- From: Charles McCathieNevile <charles@w3.org>
- Date: Mon, 21 Aug 2000 20:14:26 -0400 (EDT)
- To: Ian Jacobs <ij@w3.org>
- cc: Eric Hansen <ehansen7@hotmail.com>, w3c-wai-ua@w3.org
Errrm, we are requiring the DOM as the API that User Agents support for HTML/XML. Over the last couple of months (if I recall correctly, and I may be wrong) we in fact decided against requiring other forms of access, becuase the DOM was sufficient). Effectively that means that either assistive technologies implement the relevant bits of the DOM, or they simply ignore the guidelines and do their own thing in conjunction with manufacturers of user agents, doesn't it? Charles McCN On Mon, 21 Aug 2000, Ian Jacobs wrote: Eric and I just finished a conversation about his proposals and I would like to summarize what I believe to be our agreement about the proposals. I am snipping all of the suggestions where we agreed to no change in the document. [snip] We agreed that not only should the document focus on general purpose user agents, that it is very unlikely that assistive technology developers will be interested in making conformance claims.
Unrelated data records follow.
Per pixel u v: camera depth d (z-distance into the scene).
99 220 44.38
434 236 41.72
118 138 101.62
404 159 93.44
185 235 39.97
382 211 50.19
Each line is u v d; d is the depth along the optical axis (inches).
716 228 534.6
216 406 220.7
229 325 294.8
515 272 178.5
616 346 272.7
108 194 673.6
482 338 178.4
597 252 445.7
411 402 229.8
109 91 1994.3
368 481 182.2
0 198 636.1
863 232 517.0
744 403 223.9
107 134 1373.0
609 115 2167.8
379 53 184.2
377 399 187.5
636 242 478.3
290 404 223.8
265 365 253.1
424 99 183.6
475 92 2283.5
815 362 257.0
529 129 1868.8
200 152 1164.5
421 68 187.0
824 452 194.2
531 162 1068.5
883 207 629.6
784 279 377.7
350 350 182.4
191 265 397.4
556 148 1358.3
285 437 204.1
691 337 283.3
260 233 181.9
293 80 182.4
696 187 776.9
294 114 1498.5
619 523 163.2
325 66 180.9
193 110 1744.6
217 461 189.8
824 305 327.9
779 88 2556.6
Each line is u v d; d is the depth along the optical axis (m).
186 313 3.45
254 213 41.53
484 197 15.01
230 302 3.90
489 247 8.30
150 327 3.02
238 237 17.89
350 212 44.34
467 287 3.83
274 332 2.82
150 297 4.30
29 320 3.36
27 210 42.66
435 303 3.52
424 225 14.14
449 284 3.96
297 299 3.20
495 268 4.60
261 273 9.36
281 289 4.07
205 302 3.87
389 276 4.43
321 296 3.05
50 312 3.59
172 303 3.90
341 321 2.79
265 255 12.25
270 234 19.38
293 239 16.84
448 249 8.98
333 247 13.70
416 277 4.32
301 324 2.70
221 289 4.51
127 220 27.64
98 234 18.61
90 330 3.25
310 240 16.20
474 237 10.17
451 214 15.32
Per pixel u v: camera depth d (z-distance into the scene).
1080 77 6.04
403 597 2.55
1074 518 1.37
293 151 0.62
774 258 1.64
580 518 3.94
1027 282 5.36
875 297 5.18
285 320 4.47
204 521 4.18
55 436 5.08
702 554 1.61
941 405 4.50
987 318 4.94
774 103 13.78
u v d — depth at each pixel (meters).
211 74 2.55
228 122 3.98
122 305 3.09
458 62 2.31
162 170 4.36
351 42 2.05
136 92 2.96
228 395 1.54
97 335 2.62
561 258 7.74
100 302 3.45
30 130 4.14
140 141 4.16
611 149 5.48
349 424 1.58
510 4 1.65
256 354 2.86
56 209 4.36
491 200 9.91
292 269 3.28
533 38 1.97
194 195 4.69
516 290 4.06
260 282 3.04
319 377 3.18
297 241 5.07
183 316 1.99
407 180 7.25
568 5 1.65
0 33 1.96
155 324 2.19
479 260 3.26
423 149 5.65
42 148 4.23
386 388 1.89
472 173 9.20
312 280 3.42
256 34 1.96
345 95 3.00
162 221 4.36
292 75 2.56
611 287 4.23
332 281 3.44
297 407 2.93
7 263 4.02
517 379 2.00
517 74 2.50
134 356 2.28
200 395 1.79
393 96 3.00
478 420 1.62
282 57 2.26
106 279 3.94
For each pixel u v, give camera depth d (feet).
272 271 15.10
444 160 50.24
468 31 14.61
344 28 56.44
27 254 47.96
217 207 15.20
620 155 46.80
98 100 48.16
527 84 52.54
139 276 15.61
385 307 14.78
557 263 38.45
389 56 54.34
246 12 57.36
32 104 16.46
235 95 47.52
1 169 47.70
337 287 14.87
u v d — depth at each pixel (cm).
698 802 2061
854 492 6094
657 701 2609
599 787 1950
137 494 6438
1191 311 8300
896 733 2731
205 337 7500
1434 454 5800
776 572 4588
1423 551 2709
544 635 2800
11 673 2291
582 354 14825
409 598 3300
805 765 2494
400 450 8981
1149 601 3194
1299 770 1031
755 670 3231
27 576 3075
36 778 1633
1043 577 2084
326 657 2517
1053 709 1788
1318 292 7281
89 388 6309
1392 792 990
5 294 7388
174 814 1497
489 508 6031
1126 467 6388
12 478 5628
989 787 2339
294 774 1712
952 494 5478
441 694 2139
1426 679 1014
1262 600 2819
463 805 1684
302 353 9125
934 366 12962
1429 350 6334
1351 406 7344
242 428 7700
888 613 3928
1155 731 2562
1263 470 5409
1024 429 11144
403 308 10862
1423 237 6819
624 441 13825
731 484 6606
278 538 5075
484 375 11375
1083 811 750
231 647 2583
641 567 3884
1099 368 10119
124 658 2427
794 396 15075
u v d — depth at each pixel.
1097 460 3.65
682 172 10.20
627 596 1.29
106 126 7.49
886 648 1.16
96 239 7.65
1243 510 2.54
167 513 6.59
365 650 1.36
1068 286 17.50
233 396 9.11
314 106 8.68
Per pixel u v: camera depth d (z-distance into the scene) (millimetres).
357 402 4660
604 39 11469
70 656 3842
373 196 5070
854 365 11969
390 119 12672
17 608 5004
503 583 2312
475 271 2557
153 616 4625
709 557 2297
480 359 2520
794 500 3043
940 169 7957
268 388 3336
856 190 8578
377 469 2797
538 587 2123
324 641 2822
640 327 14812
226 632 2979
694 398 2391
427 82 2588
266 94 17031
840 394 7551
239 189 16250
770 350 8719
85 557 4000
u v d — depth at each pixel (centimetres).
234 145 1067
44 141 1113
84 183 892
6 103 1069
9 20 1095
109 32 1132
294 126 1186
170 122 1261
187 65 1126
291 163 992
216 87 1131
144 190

Here is the question: if you are a component that is part of a conformance claim, do you have to satisfy all of the requirements of the document? In the simplest model, the answer is yes: you have to allow the user keyboard access to functionalities, content that is handled by the component has to be available through the DOM, the user interface needs to be controllable through an API, the user must be able to control styles, the documentation must conform to WCAG, etc. [There may be some checkpoints that wouldn't apply to individual components but only to the entirety of the subject of the claim. Which checkpoints are these?] [and in particular:] This means that an assistive technology that would be part of a claim would have to implement the DOM, etc. and this is not what we intend with this document. We don't prevent that, but the document is clearly not meant to make these requirements on assistive technologies. Proposed: Just make this clear in the abstract, the introduction, and in section 3 on conformance. Say clearly that these guidelines are not meant for evaluations of assistive technologies.